16.10.2014

{Gehört}: Aquarius | Thomas Finn


Thomas Finn
Aquarius
Mystery-Thriller
Piper Verlag, 13.10.2014
TB, 416 Seiten, 16,99 €
Kindle-Edition: 12,99 €
Audible GmbH, 13.10.2014
Spieldauer: 13 Std., 46 Min (ungekürzt)
Sprecher: Oliver Rohrbeck
Regulärer Preis: 24,95 €
im Premium-Abo 1 Guthaben
im Flexi-Abo: 9,95 €

Bewertung: 

Inhaltsangabe (Audible):

Bei den Bergungsarbeiten an einer alten Seemine geschieht ein Unglück: Die Mine explodiert. Als Berufstaucher Jens Ahrens wieder zu Bewusstsein kommt, findet er sich in einem Keller wieder, gefangen mit anderen Männern, die unter Drogen gesetzt und so wehrlos gemacht wurden. Nur mit Mühe kann er sich befreien und flüchtet nach Egirsholm, eine kleine, wohlhabende Küstensiedlung.

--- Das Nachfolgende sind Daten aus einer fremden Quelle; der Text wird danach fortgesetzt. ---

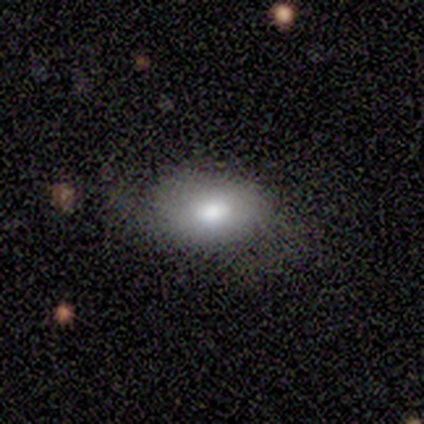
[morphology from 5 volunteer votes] Smooth or featured: smooth — 80% (featured or disk — 20%)
How rounded: round — 75% (in between — 25%)
Merging: none — 60% (minor disturbance — 20%)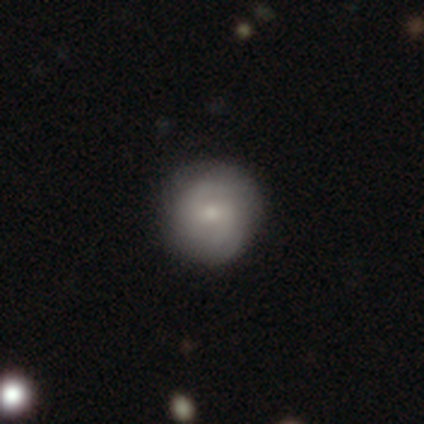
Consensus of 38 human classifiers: Smooth or featured? smooth (53%)
How rounded? round (90%)
Merging? none (89%)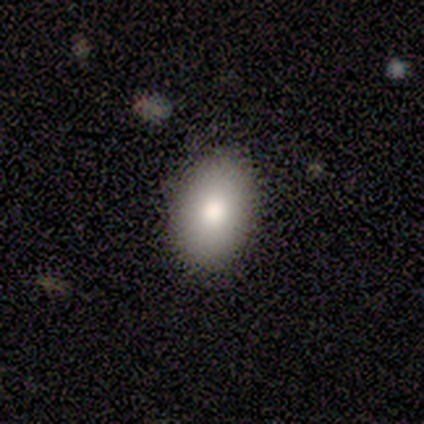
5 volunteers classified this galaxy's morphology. smooth_or_featured: smooth (p=0.80) [alt: featured or disk p=0.20]
how_rounded: in between (p=0.75) [alt: round p=0.25]
merging: none (p=1.00)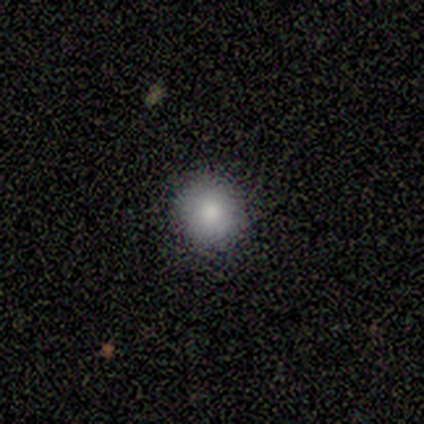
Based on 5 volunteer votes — Smooth or featured? 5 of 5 (100%) said smooth. How rounded? 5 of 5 (100%) said round. Merging? 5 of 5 (100%) said none.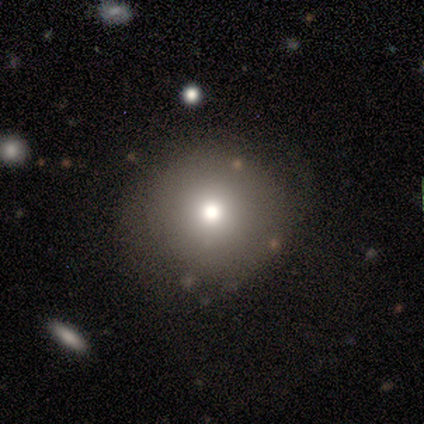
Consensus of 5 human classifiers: Smooth or featured? 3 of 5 (60%) said smooth. How rounded? 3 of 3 (100%) said round. Merging? 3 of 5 (60%) said none.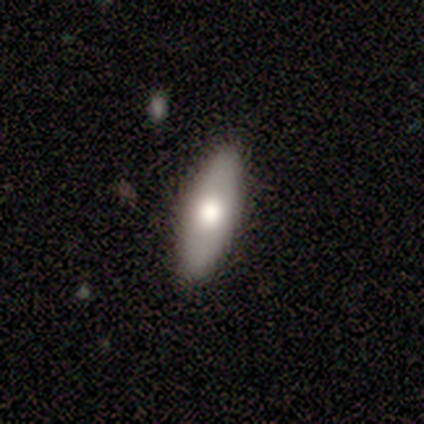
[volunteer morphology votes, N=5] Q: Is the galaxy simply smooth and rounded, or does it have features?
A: smooth — 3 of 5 (60%).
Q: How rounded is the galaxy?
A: in between — 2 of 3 (67%).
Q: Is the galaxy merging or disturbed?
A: none — 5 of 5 (100%).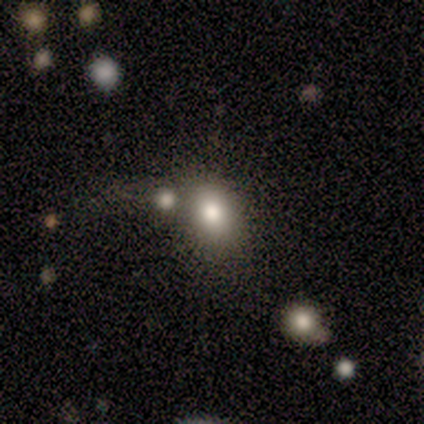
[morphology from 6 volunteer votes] smooth_or_featured: smooth (p=0.83) [alt: star or artifact p=0.17]
how_rounded: round (p=0.60) [alt: in between p=0.40]
merging: none (p=0.60) [alt: minor disturbance p=0.20]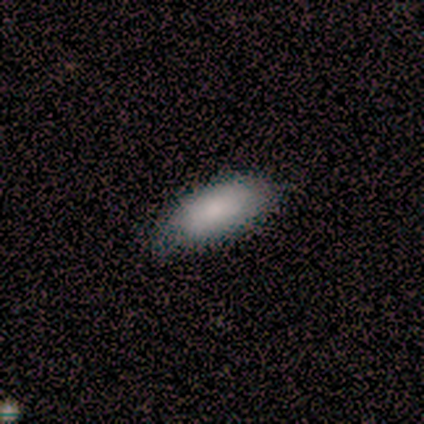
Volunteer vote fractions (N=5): smooth-or-featured: smooth: 80% | star or artifact: 20% | featured or disk: 0%
  how-rounded: in between: 50% (tied) | cigar-shaped: 50% (tied) | round: 0%
  merging: none: 75% | minor disturbance: 25% | major disturbance: 0% | merger: 0%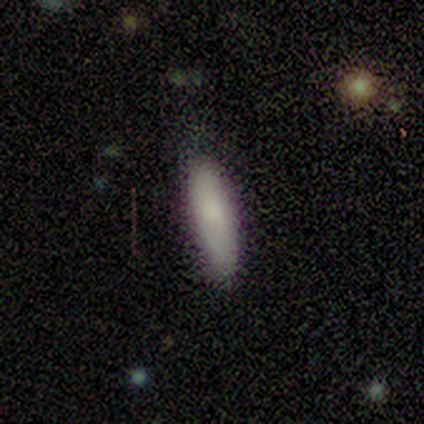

Diese aber wird zum Schauplatz rätselhafter Todesfälle. Menschen ertrinken - und das sogar auf der Landstraße oder in ihrem Haus! Etwas geht vor sich, in das Jens so schnell und tief hinab gesogen wird, dass er sich nicht mehr entziehen kann. Das Meer ist unruhig. Und es ist wütend...

>> Diese ungekürzte Hörbuch-Fassung wird Ihnen exklusiv von Audible präsentiert und ist ausschließlich im Download erhältlich.

©2014 Piper Verlag GmbH (P)2014 Audible GmbH

Meine Meinung:

Thomas Finn ist immer für eine Überraschung gut. Während ich für den “… Funke[n] des Chronos” 09/10 Punkte gab, erhielt “Weißer Schrecken” nur 6 Punkte von mir. Bei diesem Hörbuch pendle ich mich bei 8 Punkten ein, denn die Story hat mir sehr gut gefallen. Es geht im Großen und Ganzen um den Mythos der Meerjungfrau oder Sirene, und der Autor führt uns an und in das Meer, wo Jens einigen Dingen auf den Grund geht und herausfindet, was es mit dem Geheimnis von Egirsholm auf sich hat.

Action und Spannung sind reichlich vorhanden: Entführungen, in abgeschlossenen Räumen ertrunkene Personen und eine geheime Organisation. Jens und die Polizistin Meike gehen im Alleingang einigen Hinweisen nach und geraten immer wieder in Gefahr.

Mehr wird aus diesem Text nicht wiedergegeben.